Stored items:
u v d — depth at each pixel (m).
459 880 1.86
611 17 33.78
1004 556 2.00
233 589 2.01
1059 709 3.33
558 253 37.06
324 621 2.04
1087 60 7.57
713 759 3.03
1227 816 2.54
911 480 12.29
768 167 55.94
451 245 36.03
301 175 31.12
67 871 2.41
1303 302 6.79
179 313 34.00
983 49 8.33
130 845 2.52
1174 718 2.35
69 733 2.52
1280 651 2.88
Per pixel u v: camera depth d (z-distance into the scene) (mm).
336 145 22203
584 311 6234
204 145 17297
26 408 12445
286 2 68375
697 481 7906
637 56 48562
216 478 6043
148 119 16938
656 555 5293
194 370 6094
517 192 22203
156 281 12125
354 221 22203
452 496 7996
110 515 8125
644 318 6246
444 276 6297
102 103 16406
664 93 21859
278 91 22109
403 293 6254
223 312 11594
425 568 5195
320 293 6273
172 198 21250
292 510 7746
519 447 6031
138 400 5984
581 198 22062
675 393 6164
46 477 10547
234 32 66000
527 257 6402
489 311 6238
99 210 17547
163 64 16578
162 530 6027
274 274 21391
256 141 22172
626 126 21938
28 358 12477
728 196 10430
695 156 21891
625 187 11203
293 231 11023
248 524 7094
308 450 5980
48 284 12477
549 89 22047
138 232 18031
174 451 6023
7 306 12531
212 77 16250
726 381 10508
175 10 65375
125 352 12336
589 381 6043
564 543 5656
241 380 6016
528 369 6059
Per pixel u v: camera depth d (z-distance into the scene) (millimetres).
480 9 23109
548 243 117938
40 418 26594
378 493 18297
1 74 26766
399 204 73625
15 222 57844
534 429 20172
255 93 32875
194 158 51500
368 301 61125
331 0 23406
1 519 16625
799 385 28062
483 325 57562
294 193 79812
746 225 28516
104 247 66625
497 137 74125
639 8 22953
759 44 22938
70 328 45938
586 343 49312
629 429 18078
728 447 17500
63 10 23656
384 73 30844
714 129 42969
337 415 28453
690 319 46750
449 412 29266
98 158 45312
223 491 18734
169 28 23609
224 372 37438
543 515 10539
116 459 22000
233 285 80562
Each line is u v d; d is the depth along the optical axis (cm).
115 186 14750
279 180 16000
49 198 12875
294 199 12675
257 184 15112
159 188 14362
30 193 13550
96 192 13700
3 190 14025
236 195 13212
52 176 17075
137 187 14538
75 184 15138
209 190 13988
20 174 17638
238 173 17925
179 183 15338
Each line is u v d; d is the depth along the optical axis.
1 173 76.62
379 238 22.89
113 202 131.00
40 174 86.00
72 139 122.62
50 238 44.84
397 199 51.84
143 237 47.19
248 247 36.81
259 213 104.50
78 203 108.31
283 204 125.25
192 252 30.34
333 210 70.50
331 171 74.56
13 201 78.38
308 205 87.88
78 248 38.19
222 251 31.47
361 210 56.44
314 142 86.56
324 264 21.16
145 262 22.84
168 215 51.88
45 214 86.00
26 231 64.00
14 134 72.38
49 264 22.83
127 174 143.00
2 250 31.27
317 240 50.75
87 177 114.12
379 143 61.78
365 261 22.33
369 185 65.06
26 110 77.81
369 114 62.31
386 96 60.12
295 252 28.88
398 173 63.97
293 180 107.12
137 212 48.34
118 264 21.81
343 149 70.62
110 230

### Exercise description
Search the data for "pixel". Copy each line that has it.

### Task output
u v d — depth at each pixel (m).
Per pixel u v: camera depth d (z-distance into the scene) (mm).
Per pixel u v: camera depth d (z-distance into the scene) (millimetres).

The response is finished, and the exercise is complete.